Maybe? US spelling is with 's' as a noun. Mr Clifford has passed on, so I cannot ask the witty gentleman. However OED quotes s or c for the verb. Both stem from Middle English via Latin Licentia. I need to find my Etymological Dictionary, but Cassel states both are from the same root, the differentiation being introduced recently to align with other pairing conventions to assist in clarification (as in practice and practise) but has ended up making it worse. In 1985?
Ah yes, I see, you young lads did not have the benefit of earlier years drumming. Gene Krupa uses a different language than Ginger Baker. This modern world seems even to have left Ringo Starr behind and have gone adrift, Phil Collins' real talent is lost, the complexities of Jo Morello are a mystery to the young mind, Waken your being, Grasshopper, make with the skins, yo.
licence
mid-14c., liberty (to do something), leave, from from Fr. licence, from L. licentia freedom, liberty, license, from licentem (nom. licens). prp. of licere to be allowed, be lawful, formal (usually written) permission from authority to do something (marry, hunt, drive, etc.) is first attested early 15c. Meaning excessive liberty, disregard of propriety is from mid-15c. The verb is first attested late 14c. No etymological justification for the spelling with -s. Attempts to confine license to verbal use and licence to noun use have failed.

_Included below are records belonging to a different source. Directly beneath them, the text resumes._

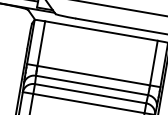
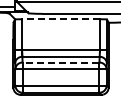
line: (102, 31) -> (61, 19), solid -> dashed
line: (89, 93) -> (60, 62), solid -> dashed

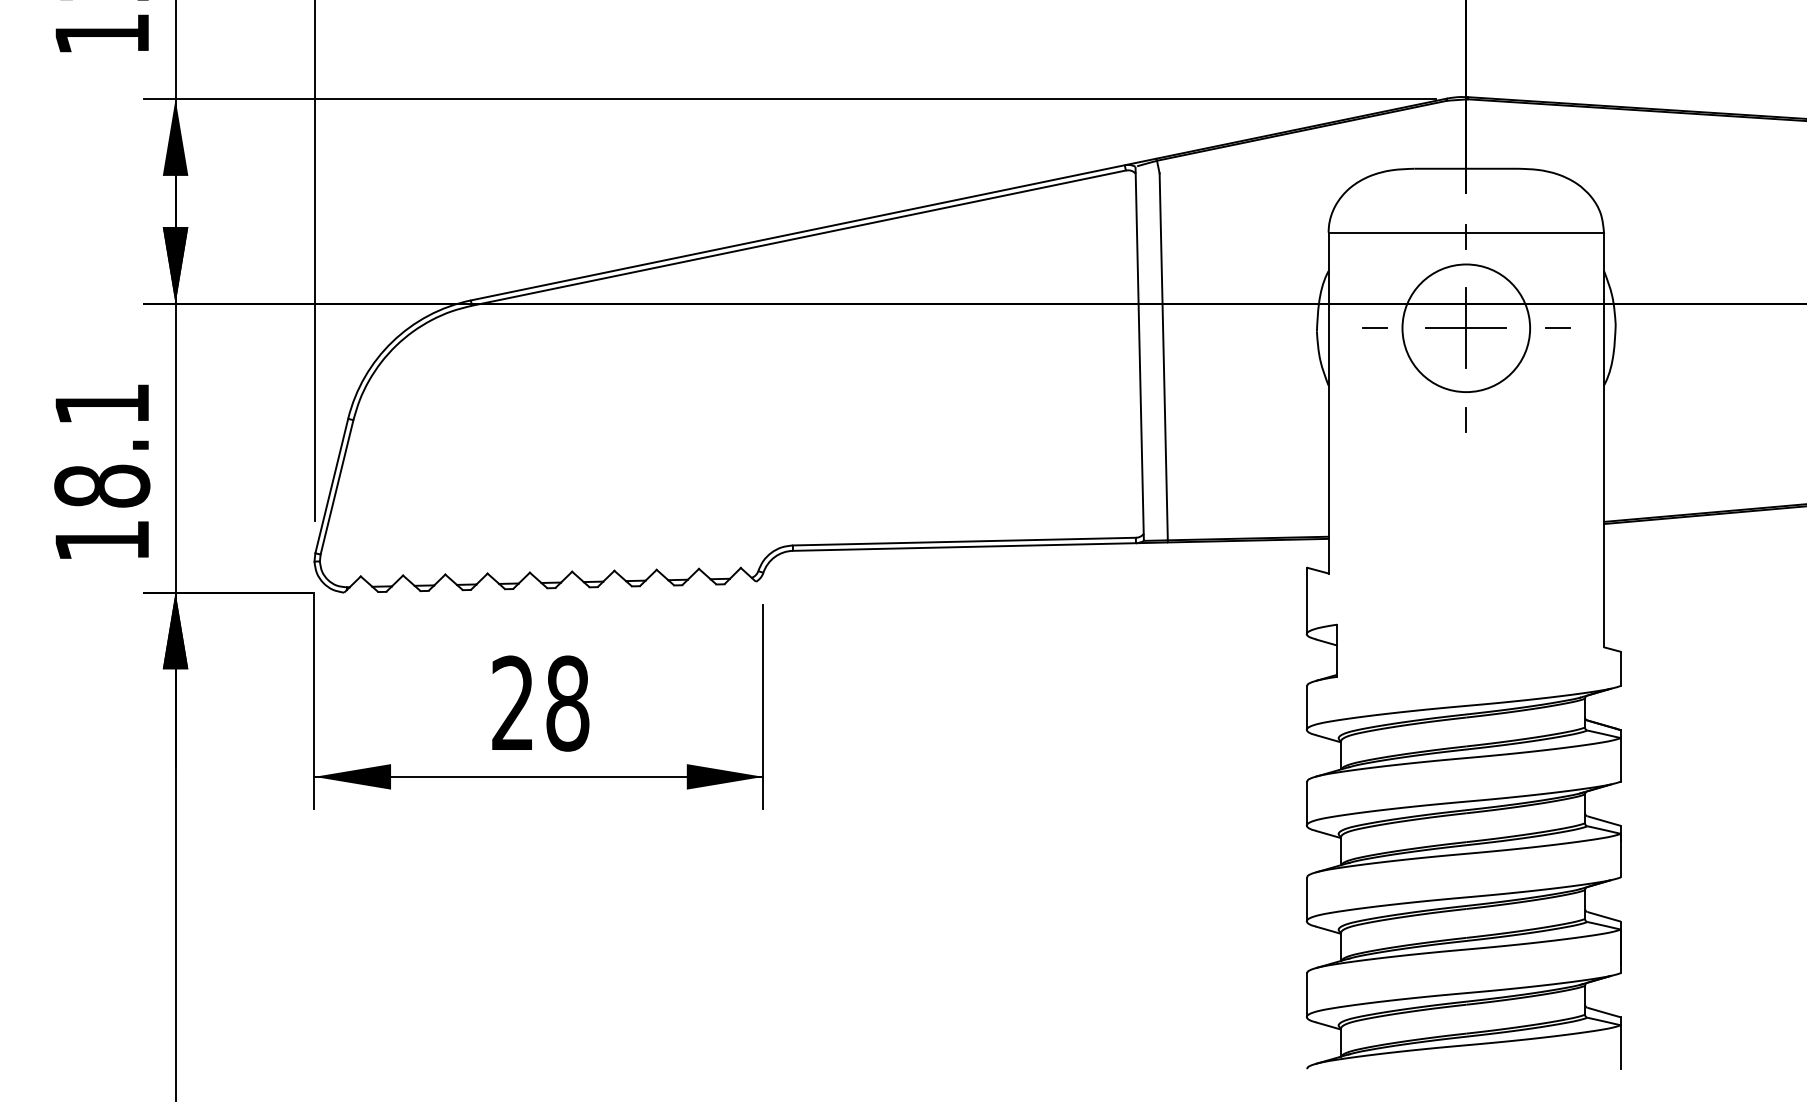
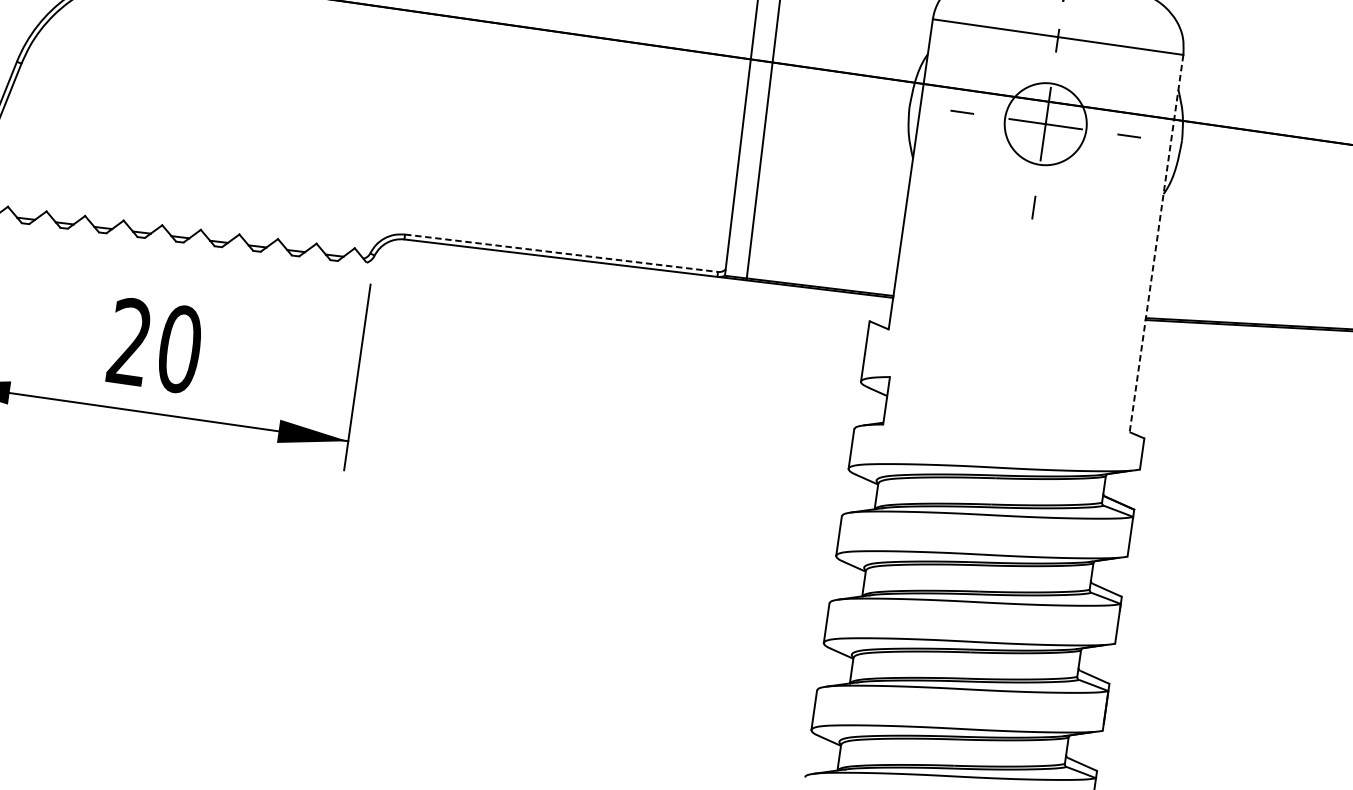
circle: (1466, 328) -> (1045, 124), size x0.7
line: (1604, 440) -> (1156, 244), solid -> dashed
line: (964, 541) -> (561, 253), solid -> dashed
text: (567, 703) -> (179, 349), 28 -> 20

I would be interested to discover when this 's' was introduced. Mr Clifford used this in his 1984 drawing. Answers like that are useful in identifying dates and origins. Anyway, like the good Dalmation that you are, well spotted.
This Classic, beautifully drawn illustration is one of the many works of Henry Dalton Clifford, inventor, horticulturalist, architect and author of design books on architecture. He was the man who gave us Abbey House in its present form. He is specifically mentioned in P.A.S. Pool's book 'The History of the Town and Borough of Penzance'. A direct link with one of Penzance's finest.